Non-linear ODE, plane-polar coordinates.

[spitz]

Homework Statement

I have:

\dot{x}=4x+y-x(x^2+y^2)
\dot{y}=4y-x-y(x^2+y^2)

And I need to find \dot{r} and \dot{\theta}

2. The attempt at a solution

I got as far as:

\dot{x}=r(\text{sin}(\theta)-\text{cos}(\theta)(r^2-4))
\dot{y}=r(-\text{sin}(\theta)(r^2-4)-\text{cos}(\theta))

How do I go from here to \dot{r} and \dot{\theta} ?

 

[LCKurtz]

Homework Statement

I have:

\dot{x}=4x+y-x(x^2+y^2)
\dot{y}=4y-x-y(x^2+y^2)

And I need to find \dot{r} and \dot{\theta}

2. The attempt at a solution

I got as far as:

\dot{x}=r(\text{sin}(\theta)-\text{cos}(\theta)(r^2-4))
\dot{y}=r(-\text{sin}(\theta)(r^2-4)-\text{cos}(\theta))

How do I go from here to \dot{r} and \dot{\theta} ?

For the left sides of these last two equations you have $x = r\cos\theta,\ y = r\sin\theta$ to work with. Remembering that everything is a function of $t$, you can caculate $\dot x$ and $\dot y$ by differentiating those, using the chain rule.

 

[spitz]

Ok, so I have:

\dot{r}\cos(\theta)-r\sin(\theta)\, \dot{\theta}=r(\sin(\theta)-\cos(\theta)(r^2-4))

Problem to solve » Update the passage of the polar-coordinates thread that opens with "For the left" and closes with "the chain rule.", putting "left-hand sides" wherever "left sides" appears.

Information provided »
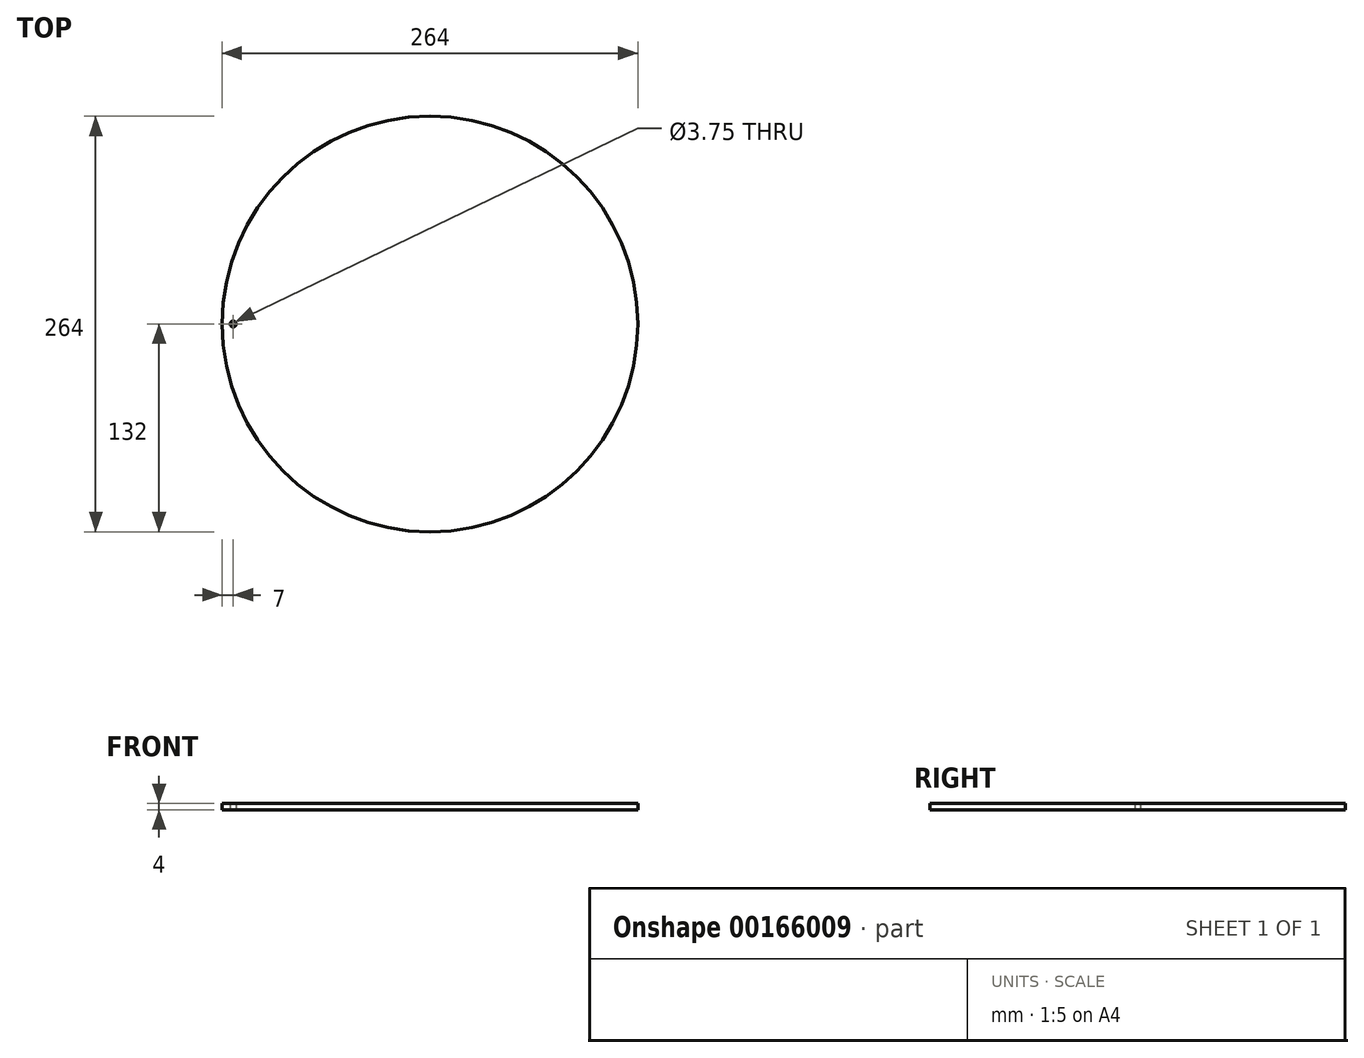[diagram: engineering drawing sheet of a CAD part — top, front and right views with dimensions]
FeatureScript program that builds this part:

Answer in full »
For the left-hand sides of these last two equations you have $x = r\cos\theta,\ y = r\sin\theta$ to work with. Remembering that everything is a function of $t$, you can caculate $\dot x$ and $\dot y$ by differentiating those, using the chain rule.